Not long ago, my son got to meet his favorite author, Dav Pilkey. Pilkey's clever, hilarious, and smart Captain Underpants and Dog Man books are favorites in our house; my kids and I laughed so much and so hard together as we read the series. So when we heard Pilkey was coming to our area, we jumped at the chance to meet him.
And what an event it was! My son gave Pilkey one of his own drawings, he heard him talk about how he creates books, he won some book goodies in a raffle, and he even got to meet a life-size Captain Underpants.
"Basically, the best night of my life," my son told me later. (It was awesome, indeed).
Just to make things a bit better, I got a chance to catch up with Pilkey to learn more about what got him into reading and what advice he has for reluctant readers.
Did you like to read as a child? If you didn't enjoy reading, what changed things for you and led you to become a writer? Was it a book? A teacher? Something your parents did?
Pilkey: Not at first. I had a very difficult time with reading due to dyslexia. The only reading that seemed to hold my interest (MAD Magazine, comics, joke books, etc.) was considered" unsuitable" by my teachers. My school's approach to reading just didn't work for me, and I often felt frustrated and humiliated. Thank goodness my parents had a different approach. They let me read whatever I wanted without judgment or restrictions, and that is what changed everything for me. It turned me into a habitual reader.
Reading comics and illustrated stories was a huge thing for me. For some reason, this style of storytelling held my attention better than traditional blocks of text. What I didn't know then is that increased learning was also taking place. Recent studies have shown that human beings are hard-wired to find illustrated stories more memorable than text alone.

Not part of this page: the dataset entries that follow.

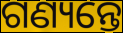
ଗଣ୍ୟନ୍ତେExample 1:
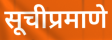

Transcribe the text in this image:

सूचीप्रमाणे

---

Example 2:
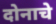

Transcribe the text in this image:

दोनाचे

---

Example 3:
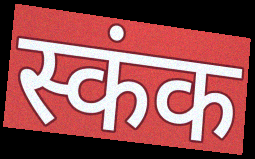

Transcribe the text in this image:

स्कंक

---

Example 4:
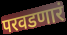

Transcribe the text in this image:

परवडणारं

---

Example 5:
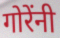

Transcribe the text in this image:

गोरेंनी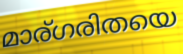
മാര്ഗരിതയെ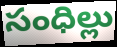
సంధిల్లు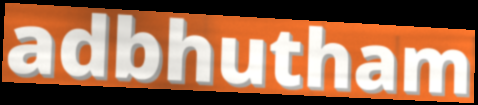
adbhutham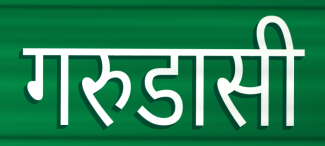
गरुडासी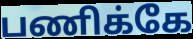
பணிக்கே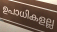
ഉപാധികളല്ലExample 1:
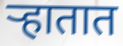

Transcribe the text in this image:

ऱ्हातात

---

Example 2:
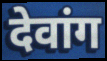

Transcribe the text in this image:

देवांग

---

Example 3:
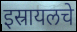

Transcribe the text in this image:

इस्रायलचे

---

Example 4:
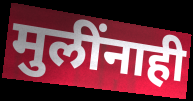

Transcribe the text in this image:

मुलींनाही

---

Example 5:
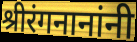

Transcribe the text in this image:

श्रीरंगनानांनी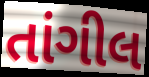
તાંગીલ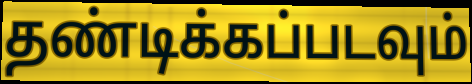
தண்டிக்கப்படவும்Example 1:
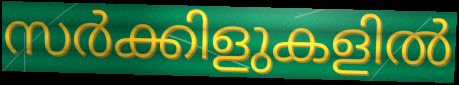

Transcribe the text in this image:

സർക്കിളുകളിൽ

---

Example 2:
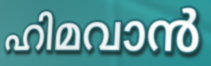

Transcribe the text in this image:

ഹിമവാൻ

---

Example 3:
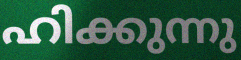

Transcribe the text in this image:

ഹിക്കുന്നു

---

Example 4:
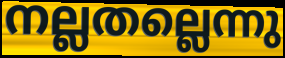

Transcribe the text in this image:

What is your favorite children's book ever, and why?
The Animal Family by Randall Jarrell (with illustrations by Maurice Sendak). It's a seemingly simple story that a 5-year-old would understand and enjoy, but it's elegant, profound, and beautiful as well. Even though it's fictional prose, every line reads like a poem.
How do your books help kids learn to love reading?
The books I'm making now (especially my new series, Dog Man) are the kinds of books I would have wanted to read back when I was a kid. Being dyslexic, I was always looking for funny books with lots of pictures. I tend to gravitate toward comics and graphic novels, since large blocks of text can seem intimidating. If my interest isn't fully engaged, I lose focus easily.
My new graphic novel series Dog Man has all of those things, plus short chapters to help give readers a sense of accomplishment, and flip pages that give readers a bit of a break and let them "play" with their books by animating certain scenes.
I hope that my books will help kids create positive associations with reading. Kids who previously thought that reading was hard and boring may for the first time discover that reading can also be fun and rewarding. This change in mindset can have lifelong consequences.
Any other tips for parents about raising kids who love to read?
To get kids to love to read, reading just has to be FUN for the kids, and it has to be a habit. Parents can help build this habit by reading aloud to their children, even into middle school, and by reading themselves—by showing kids they enjoy it too.
I can't think of anything better than what my parents did. Letting your kids read WHATEVER they choose can be difficult, especially for parents. But we have to remember that adults and kids have very different tastes. While pulp romances and books based on video games might seem like "junk food reading," there's really no such thing.
Thanks to Pilkey for this good advice. My kids and I can't wait to read his next book. After all, as my son's new Captain Underpants cape says: "Reading Gives You Super Powers!"